I enjoyed reading this, but had a question about a fact quoted - that pitcher's year to year line drive percentages are positively correlated. Another piece I just read claimed it was either .001 or .000. Which is it?
Oh, and in the Cain vs. Nolasco comparison, it would have been nice to have the actual walks/9 and HR rate in the table, or whatever elements Nolasco is superior on that makes him have a lower fact, his WHIP is much worse, but I guess that's the point (fantasy scoring can deceive). He must walk almost nobody compared to Cain, but give up many more hits.
Too much introduction before getting to FIP. It should not have taken over half of the article to introduce the statistic you set out to explain. I agree with Mr. Goldstein about there being too many links. I am also not certain that the two tenets you set for review are the two takeaways of the piece to that point. Sentence structure could also improve. Overall, I would have liked less background and more about FIP.
This was terrific. Using Tango and MGL's material was, I think, a wonderful decision. Tango is, I think, at the forefront of making advanced sabermetrics widely accessible. This is an introduction, and the best introduction not only inspires but encourages further reading on the subject, those outside links do that. I wish I could vote twice.
This article took a good while to read. That being said, I enjoyed it immensely. Keep up the good work! Thumbs up all the way!
The content is fine, but the structure and prose style need some work. The author should have started with the Nolasco vs. Cain example, and used it to set up the utility of FIP. Hell, I'm an academic, and even I thought there was too much literature review in this submission.
After reading Byron's initial entry, which I thought mostly well-written and entertaining, I expected a LOT more than what is presented here.
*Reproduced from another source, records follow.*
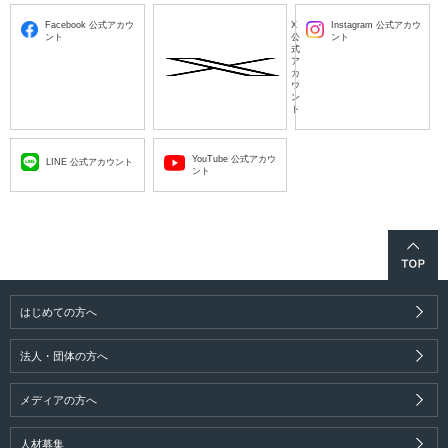
Facebook 公式アカウ
X
Instagram 公式アカウ
ント
公
ント
式
ア
カ
ウ
ン
ト
YouTube 公式アカウ
LINE 公式アカウント
ント
はじめての方へ
法人・団体の方へ
メディアの方へ
人材募集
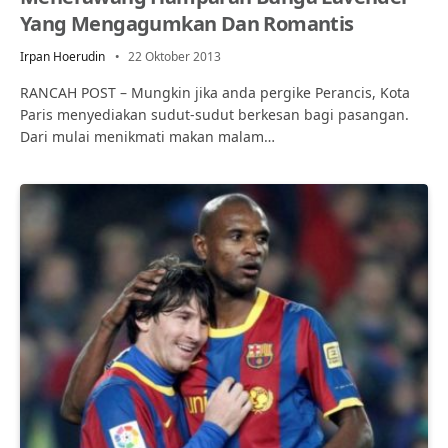
Yang Mengagumkan Dan Romantis
Irpan Hoerudin
22 Oktober 2013
RANCAH POST – Mungkin jika anda pergike Perancis, Kota
Paris menyediakan sudut-sudut berkesan bagi pasangan.
Dari mulai menikmati makan malam…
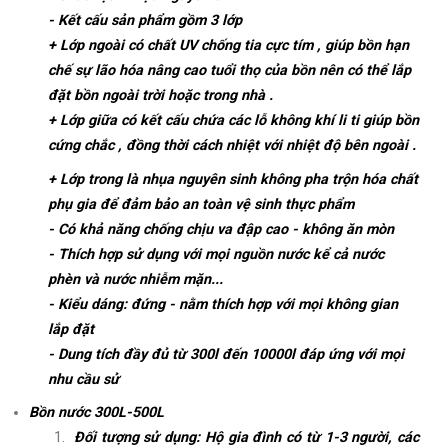
- Kết cấu sản phẩm gồm 3 lớp
+ Lớp ngoài có chất UV chống tia cực tím , giúp bồn hạn
chế sự lão hóa nâng cao tuổi thọ của bồn nên có thể lắp
đặt bồn ngoài trời hoặc trong nhà .
+ Lớp giữa có kết cấu chứa các lỗ không khí li ti giúp bồn
cứng chắc , đồng thời cách nhiệt với nhiệt độ bên ngoài .
+ Lớp trong là nhụa nguyên sinh không pha trộn hóa chất
phụ gia để đảm bảo an toàn vệ sinh thực phẩm
- Có khả năng chống chịu va đập cao - không ăn mòn
- Thích hợp sử dụng với mọi nguồn nước kể cả nước
phèn và nước nhiễm mặn...
- Kiểu dáng: đứng - nằm thích hợp với mọi không gian
lắp đặt
- Dung tích đầy đủ từ 300l đến 10000l đáp ứng với mọi
nhu cầu sử
Bồn nước 300L-500L
Đối tượng sử dụng: Hộ gia đình có từ 1-3 người, các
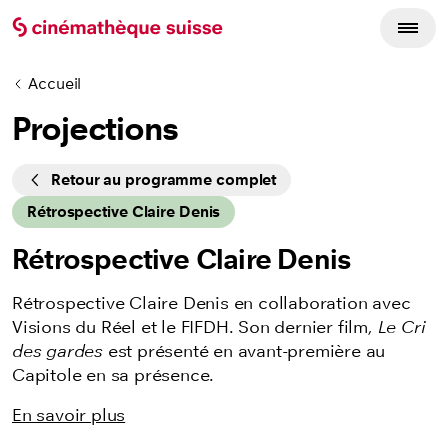
Accueil
Projections
Cycles
Retour au programme complet
Rétrospective Claire Denis
Rétrospective Claire Denis
Rétrospective Claire Denis en collaboration avec
Visions du Réel et le FIFDH. Son dernier film,
Le Cri
des gardes
est présenté en avant-première au
Capitole en sa présence.
En savoir plus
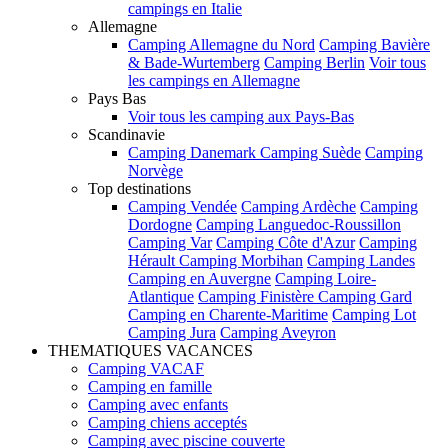
campings en Italie
Allemagne
Camping Allemagne du Nord
Camping Bavière
& Bade-Wurtemberg
Camping Berlin
Voir tous
les campings en Allemagne
Pays Bas
Voir tous les camping aux Pays-Bas
Scandinavie
Camping Danemark
Camping Suède
Camping
Norvège
Top destinations
Camping Vendée
Camping Ardèche
Camping
Dordogne
Camping Languedoc-Roussillon
Camping Var
Camping Côte d'Azur
Camping
Hérault
Camping Morbihan
Camping Landes
Camping en Auvergne
Camping Loire-
Atlantique
Camping Finistère
Camping Gard
Camping en Charente-Maritime
Camping Lot
Camping Jura
Camping Aveyron
THEMATIQUES VACANCES
Camping VACAF
Camping en famille
Camping avec enfants
Camping chiens acceptés
Camping avec piscine couverte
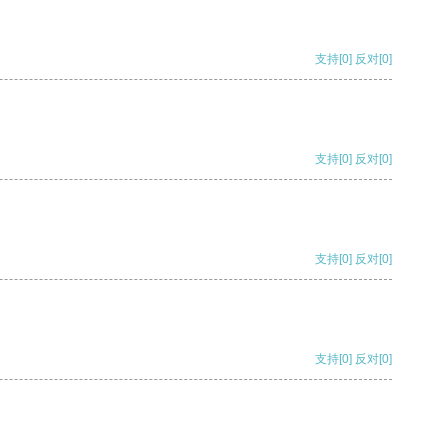
支持
[0]
反对
[0]
支持
[0]
反对
[0]
支持
[0]
反对
[0]
支持
[0]
反对
[0]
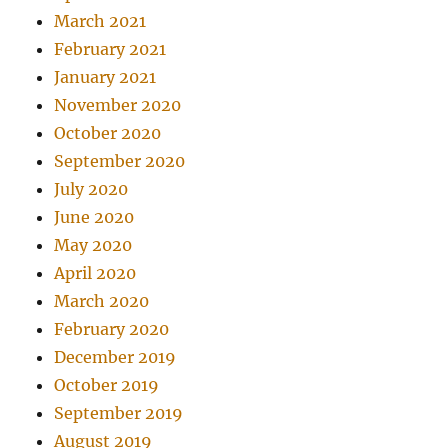
March 2021
February 2021
January 2021
November 2020
October 2020
September 2020
July 2020
June 2020
May 2020
April 2020
March 2020
February 2020
December 2019
October 2019
September 2019
August 2019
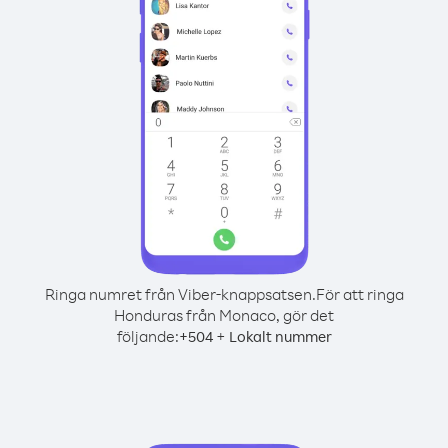
Ringa numret från Viber-knappsatsen.
För att ringa
Honduras från Monaco, gör det
följande:
+
+
504
Lokalt nummer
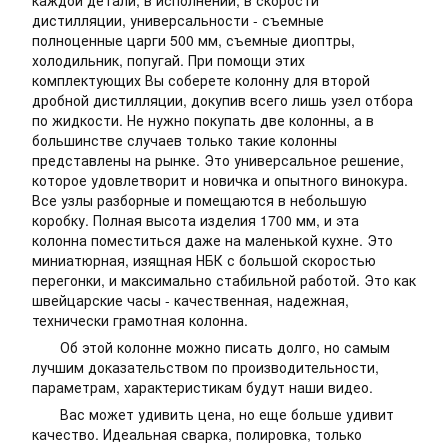
каждой детали, в исполнении, в скорости
дистилляции, универсальности - съемные
полноценные царги 500 мм, съемные диоптры,
холодильник, попугай. При помощи этих
комплектующих Вы соберете колонну для второй
дробной дистилляции, докупив всего лишь узел отбора
по жидкости. Не нужно покупать две колонны, а в
большинстве случаев только такие колонны
представлены на рынке. Это универсальное решение,
которое удовлетворит и новичка и опытного винокура.
Все узлы разборные и помещаются в небольшую
коробку. Полная высота изделия 1700 мм, и эта
колонна поместиться даже на маленькой кухне. Это
миниатюрная, изящная НБК с большой скоростью
перегонки, и максимально стабильной работой. Это как
швейцарские часы - качественная, надежная,
технически грамотная колонна.
Об этой колонне можно писать долго, но самым
лучшим доказательством по производительности,
параметрам, характеристикам будут наши видео.
Вас может удивить цена, но еще больше удивит
качество. Идеальная сварка, полировка, только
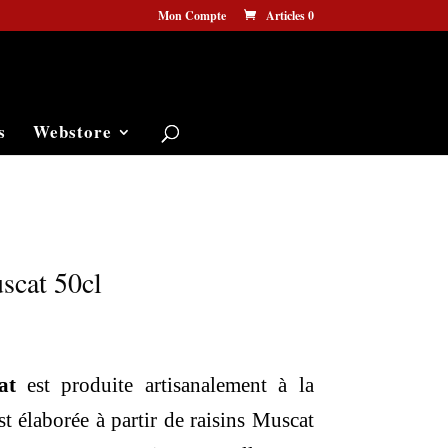
Mon Compte
Articles 0
s
Webstore
scat 50cl
cat
est produite artisanalement à la
est élaborée à partir de raisins Muscat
As a fellow holder of that always marketable B.A. in English, this reminds me of too many of my own lesser efforts, lo those many years ago, when my love of beer and inherent procrastinating tendencies would lead me to submit 10-page essays written in the early morning hours just prior to class. In all seriousness, if you're going to tout your writing ability as a strength, you need to do better than this.
Another article on Voros' theory? Yikes!
Personally, I enjoyed the history lesson as I think it rounded out the basics well.
I subsribe to BP for unique insight, great baseball writing, and some of the best analysis on the web. If a contestant is bringing something new or unique to the table, he better be one heck of a writer to compensate. This was a rehash of old analysis, and frankly you can find this on any number of free blogs, like fangraphs. BP can do better.
Ignore my last comment. I'm an idiot, and hadn't read the rules for this round.
I'm more positive about this one than most of the comments here. Yes, the prose could have been better (and snappier). Yes, the organization was less than perfect. But the article did its job well, introducing a concept and making a point. I, for one, strongly encourage the links to external anaylsis, especially defining analysis that created a field of study. Nobody's forcing the reader to follow them, but they're there if they want to. And the recurring criticism of BP as being too insular is not without merit; this kind of article would help fix that. ObQuibble: If HR per fly ball is roughly the same for everyone, then shouldn't fly ball rate be the core defense-independent stat, not HR rate? I understand that HR rate is much more widely available, but it would be nice to note that using it is a convenience, not a necessity.
I really liked this one - you could follow the logic without clicking the links but if it whetted your appetite the information was all there.